Simon Wertheimer wurde am 23. Dezember 1867 in Durbach als Sohn von Ferdinand Wertheimer, welcher als Handelsmann tätig war, und Hannchen, geb. Levi, geboren. Die Familie zog später nach Ohlsbach in die Hindenburgerstraße 213 um. Schon früh lernte Simon seine spätere Frau Henriette Koch kennen, welche Nichtjüdin und zehn Jahre jünger war als er (geb. am 2.5.1877). Im Alter von 21 Jahren bekam sie am 10. April 1899 ihr einziges Kind William. Simon, der den Beruf des Kaufmannes erlernt hatte, arbeitete ab 1907 erfolgreich als „Erster Reisender für deutsche Geschäfte“ für die Firma „Vauen Vereinigte Pfeifenfabriken Adolf Eckert K.G.“.

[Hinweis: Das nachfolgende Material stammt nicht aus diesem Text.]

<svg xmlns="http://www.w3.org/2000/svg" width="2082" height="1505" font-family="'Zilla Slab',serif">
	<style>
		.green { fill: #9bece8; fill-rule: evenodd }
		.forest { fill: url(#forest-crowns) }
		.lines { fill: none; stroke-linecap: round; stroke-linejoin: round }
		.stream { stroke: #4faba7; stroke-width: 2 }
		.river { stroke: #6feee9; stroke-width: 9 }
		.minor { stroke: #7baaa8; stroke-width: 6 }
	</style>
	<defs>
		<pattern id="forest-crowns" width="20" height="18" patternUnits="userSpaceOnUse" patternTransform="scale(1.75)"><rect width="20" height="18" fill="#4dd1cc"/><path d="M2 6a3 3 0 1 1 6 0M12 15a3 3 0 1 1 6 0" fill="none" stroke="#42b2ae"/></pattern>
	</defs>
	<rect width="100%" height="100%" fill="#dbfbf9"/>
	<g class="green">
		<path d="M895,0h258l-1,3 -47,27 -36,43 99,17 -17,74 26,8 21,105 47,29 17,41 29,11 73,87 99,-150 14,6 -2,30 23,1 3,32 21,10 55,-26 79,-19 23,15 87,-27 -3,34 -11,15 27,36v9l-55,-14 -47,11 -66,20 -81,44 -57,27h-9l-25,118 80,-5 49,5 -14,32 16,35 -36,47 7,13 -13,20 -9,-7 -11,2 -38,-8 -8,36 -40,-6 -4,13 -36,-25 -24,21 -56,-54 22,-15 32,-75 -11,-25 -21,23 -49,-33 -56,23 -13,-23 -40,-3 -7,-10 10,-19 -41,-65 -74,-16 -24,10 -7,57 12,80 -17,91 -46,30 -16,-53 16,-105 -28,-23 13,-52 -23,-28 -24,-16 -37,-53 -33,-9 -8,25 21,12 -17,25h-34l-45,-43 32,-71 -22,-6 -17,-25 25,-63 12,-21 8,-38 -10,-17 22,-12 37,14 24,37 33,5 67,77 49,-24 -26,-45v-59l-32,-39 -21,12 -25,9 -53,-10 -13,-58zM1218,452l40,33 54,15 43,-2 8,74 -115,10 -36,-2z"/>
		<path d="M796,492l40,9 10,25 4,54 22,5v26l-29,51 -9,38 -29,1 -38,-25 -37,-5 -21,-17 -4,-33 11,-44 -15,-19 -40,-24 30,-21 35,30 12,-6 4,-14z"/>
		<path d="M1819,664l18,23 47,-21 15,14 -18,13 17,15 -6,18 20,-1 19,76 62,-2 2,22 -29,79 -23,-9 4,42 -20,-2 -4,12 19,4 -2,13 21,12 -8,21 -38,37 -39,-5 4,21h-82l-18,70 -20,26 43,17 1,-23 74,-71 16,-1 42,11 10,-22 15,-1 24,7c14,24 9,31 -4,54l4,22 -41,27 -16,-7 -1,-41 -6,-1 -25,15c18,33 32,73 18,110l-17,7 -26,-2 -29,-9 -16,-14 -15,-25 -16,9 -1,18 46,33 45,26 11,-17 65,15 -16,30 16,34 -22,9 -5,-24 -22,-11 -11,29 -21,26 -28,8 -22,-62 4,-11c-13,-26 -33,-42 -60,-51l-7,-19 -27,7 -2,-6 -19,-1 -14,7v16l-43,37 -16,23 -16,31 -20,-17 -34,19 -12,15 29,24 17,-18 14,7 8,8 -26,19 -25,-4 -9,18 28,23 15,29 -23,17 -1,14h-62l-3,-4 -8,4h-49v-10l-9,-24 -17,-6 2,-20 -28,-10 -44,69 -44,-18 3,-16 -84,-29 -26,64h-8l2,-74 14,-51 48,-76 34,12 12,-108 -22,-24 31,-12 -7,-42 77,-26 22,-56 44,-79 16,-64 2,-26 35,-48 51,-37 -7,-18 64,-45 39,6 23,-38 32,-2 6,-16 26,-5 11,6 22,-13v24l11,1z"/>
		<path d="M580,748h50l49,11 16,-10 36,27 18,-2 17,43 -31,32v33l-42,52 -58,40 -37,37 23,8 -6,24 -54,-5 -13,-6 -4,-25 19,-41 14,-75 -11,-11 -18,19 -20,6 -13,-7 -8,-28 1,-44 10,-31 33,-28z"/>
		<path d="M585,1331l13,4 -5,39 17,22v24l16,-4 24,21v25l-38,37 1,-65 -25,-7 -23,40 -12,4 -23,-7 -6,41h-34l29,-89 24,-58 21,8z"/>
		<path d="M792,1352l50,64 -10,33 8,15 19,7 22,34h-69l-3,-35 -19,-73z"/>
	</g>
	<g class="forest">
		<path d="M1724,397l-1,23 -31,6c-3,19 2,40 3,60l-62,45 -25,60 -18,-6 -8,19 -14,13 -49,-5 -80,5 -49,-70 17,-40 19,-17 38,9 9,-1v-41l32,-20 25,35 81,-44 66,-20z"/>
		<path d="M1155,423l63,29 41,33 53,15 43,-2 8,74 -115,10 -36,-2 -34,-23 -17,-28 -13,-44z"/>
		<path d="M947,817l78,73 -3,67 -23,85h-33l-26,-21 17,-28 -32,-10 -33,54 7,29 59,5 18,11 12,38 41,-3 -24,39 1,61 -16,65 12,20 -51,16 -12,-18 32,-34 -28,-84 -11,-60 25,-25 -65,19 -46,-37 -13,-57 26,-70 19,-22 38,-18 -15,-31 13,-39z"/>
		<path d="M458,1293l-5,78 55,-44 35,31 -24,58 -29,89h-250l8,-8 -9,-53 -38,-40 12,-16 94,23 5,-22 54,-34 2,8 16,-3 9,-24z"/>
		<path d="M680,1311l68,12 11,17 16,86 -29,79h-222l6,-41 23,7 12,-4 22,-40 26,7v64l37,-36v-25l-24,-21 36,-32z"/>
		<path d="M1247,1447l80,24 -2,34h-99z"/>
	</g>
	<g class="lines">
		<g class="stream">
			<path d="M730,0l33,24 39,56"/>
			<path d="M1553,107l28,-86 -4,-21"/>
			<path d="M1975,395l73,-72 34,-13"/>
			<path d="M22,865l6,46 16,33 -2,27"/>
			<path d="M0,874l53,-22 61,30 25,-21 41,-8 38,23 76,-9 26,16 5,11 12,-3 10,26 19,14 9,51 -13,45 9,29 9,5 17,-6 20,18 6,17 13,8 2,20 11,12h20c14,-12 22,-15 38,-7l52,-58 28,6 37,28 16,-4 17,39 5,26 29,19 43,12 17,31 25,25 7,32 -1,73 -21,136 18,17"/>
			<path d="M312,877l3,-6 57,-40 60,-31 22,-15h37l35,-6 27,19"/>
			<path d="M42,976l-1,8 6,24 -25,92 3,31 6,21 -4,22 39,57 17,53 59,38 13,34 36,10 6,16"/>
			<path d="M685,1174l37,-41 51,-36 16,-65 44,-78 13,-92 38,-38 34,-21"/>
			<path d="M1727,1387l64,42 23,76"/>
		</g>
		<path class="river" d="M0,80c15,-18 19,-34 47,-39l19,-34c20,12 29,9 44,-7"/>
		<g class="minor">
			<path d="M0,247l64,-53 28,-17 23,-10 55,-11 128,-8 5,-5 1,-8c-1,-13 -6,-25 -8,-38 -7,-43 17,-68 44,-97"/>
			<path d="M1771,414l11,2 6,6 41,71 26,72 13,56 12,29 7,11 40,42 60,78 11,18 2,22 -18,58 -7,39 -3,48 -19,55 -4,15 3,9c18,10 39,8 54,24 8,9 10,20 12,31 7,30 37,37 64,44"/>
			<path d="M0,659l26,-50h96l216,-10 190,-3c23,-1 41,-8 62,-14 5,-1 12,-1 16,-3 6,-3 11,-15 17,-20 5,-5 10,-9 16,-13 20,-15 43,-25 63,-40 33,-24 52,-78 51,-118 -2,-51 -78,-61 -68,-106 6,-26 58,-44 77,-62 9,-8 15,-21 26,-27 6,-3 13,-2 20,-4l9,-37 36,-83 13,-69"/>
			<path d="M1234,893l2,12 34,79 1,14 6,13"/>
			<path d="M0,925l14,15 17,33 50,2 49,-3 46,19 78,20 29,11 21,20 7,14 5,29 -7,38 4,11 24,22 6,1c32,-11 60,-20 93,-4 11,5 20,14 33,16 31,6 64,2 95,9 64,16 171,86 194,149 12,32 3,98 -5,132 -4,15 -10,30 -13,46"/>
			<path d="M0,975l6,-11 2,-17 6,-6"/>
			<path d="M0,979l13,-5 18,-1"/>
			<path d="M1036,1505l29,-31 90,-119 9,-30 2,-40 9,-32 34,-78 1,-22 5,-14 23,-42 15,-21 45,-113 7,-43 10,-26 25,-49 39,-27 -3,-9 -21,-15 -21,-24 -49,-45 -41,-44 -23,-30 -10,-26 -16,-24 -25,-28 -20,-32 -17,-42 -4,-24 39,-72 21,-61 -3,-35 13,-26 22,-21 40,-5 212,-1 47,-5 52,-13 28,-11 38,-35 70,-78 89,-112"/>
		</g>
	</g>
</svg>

Mitte 1935 erhielt er dennoch zusammen mit anderen jüdischen Arbeitern der Firma ein Entlassungsschreiben. Somit leistete Vauen den Anweisungen des nationalsozialistischen Staates Folge, alle jüdischen Mitarbeiter zu entlassen. Trotz fleißiger Bemühungen konnte Simon keine Arbeitsstelle mehr finden. Daraufhin zog er am 16. März 1936 zusammen mit seiner Familie von Ohlsbach nach Offenburg in die Gaswerkstraße 10 um, im November in die Lange Straße 56.
Simon Wertheimer wurde am 10. November 1938 zusammen mit allen anderen männlichen Juden aus Offenburg von der Gestapo festgenommen und in das Konzentrationslager Dachau verfrachtet. Dort wurde er für insgesamt 15 Tage bei winterlichen Temperaturen festgehalten.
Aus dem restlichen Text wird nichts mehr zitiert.